Jordan Gabriel, another player with a strong shot from the point, says the number of practices helped and that everyone on the team stepped up at one time or another to win games. Some games were offensive victories, some games were won by the defence, and in other games it was all up to the goalie.

"There was a game before Christmas that we didn’t deserve to win, but our goalie kept us in it by stopping every shot, and we eventually got a goal to win it," he said.

The whole season was such a convincing team effort that, following the playoff tournament, Hockey Night In Canada picked the Whistler Atom Winterhawks as their minor hockey "team of the week" following the tournament, based on the number of e-mail nominations they received.

The team’s Mount Currie players and their families hosted a fundraising dance and helped buy the whole tickets to watch the Vancouver Canucks. They wore their jerseys to the game and made the big screen at least three different times.

"They’re a fun bunch of kids and always make a big impression when they play," says O’Neail. "We won the extra point for sportsmanship almost every game of the regular season we played in this year."

The Pacific Coast Amateur Hockey Association has had the sportsmanship point system in place for several years now, awarding teams that complete the game without exceeding three minor penalties an extra point. The points can add up over the season and have an impact on standings and the playoff picture.

With 23 teams in the Lions Gate League, which stretches form D’Arcy to Vancouver’s Second Narrows bridge, O’Neail says picking up those extra points made a huge difference. By the end of the regular season the Winterhawks had an average of less than one penalty per game.

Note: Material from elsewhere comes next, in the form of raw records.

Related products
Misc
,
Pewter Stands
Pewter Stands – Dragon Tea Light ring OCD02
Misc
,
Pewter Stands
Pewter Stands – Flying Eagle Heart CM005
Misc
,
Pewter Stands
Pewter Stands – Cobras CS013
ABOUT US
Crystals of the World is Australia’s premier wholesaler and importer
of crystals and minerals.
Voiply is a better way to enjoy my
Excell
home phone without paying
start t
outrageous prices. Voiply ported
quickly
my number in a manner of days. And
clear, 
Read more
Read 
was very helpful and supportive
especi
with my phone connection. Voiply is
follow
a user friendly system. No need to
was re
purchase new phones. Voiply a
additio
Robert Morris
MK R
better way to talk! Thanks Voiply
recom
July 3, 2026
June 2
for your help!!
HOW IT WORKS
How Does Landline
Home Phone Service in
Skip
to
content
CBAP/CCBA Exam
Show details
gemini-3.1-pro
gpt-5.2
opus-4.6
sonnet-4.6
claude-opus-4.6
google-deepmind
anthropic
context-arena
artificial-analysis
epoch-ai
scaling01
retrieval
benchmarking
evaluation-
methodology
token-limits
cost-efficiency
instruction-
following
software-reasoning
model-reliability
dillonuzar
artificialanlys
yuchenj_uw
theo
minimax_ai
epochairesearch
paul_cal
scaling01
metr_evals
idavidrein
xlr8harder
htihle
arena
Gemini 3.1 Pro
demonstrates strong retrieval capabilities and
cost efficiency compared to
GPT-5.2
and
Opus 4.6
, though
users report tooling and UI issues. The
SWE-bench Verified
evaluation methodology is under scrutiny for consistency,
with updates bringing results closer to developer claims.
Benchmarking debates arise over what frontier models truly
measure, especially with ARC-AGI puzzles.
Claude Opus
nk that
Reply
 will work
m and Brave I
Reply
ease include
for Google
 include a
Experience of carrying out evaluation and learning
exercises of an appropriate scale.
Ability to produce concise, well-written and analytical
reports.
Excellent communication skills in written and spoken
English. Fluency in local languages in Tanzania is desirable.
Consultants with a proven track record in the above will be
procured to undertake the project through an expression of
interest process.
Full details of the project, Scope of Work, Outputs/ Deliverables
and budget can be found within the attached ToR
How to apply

"This is a magical group of kids," says O’Neail. "The amazing thing about this year is that we never intentionally made a run at the championships. We set the goal, at the beginning of the season, to win the sportsmanship point in every game, give 100 per cent on the ice, and try our hardes to play heads-up hockey.

"The kids played a selfless style of hockey all year, passing out of our end and back to the point, opting to make the assist rather than take the shot, racing back to help our defence and playing good clean hockey. In the entire season I never heard a single word of criticism from one player or another."

There are seventeen players on the Winterhawks Atom house team representing Whistler, Pemberton and Mount Currie.